▸ Instruction:
All that should come back is the lines of the data below from the one containing "19: 0.4 -> 1" to the one containing "11: 0.4 -> 1", inclusive, exactly as they stand.

▸ Material provided:
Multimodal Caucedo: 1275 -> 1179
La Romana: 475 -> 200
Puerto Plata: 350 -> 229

---

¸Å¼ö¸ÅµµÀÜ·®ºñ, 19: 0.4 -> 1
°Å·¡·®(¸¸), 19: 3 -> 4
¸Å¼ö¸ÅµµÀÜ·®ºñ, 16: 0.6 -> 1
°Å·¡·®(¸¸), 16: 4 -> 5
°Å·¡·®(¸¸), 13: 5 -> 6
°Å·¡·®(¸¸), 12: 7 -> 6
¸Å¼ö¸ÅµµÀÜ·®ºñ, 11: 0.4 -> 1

--

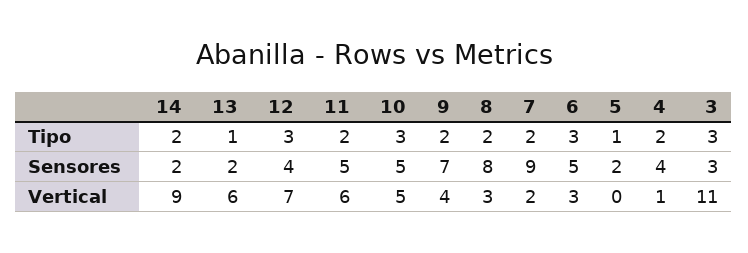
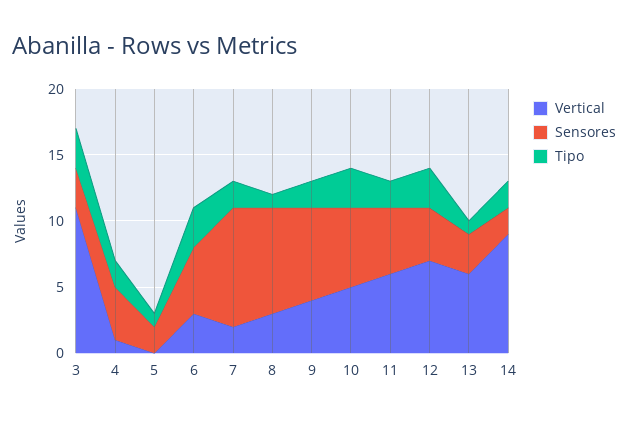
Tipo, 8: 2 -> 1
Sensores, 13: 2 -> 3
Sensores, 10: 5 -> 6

▸ Your solution:
¸Å¼ö¸ÅµµÀÜ·®ºñ, 19: 0.4 -> 1
°Å·¡·®(¸¸), 19: 3 -> 4
¸Å¼ö¸ÅµµÀÜ·®ºñ, 16: 0.6 -> 1
°Å·¡·®(¸¸), 16: 4 -> 5
°Å·¡·®(¸¸), 13: 5 -> 6
°Å·¡·®(¸¸), 12: 7 -> 6
¸Å¼ö¸ÅµµÀÜ·®ºñ, 11: 0.4 -> 1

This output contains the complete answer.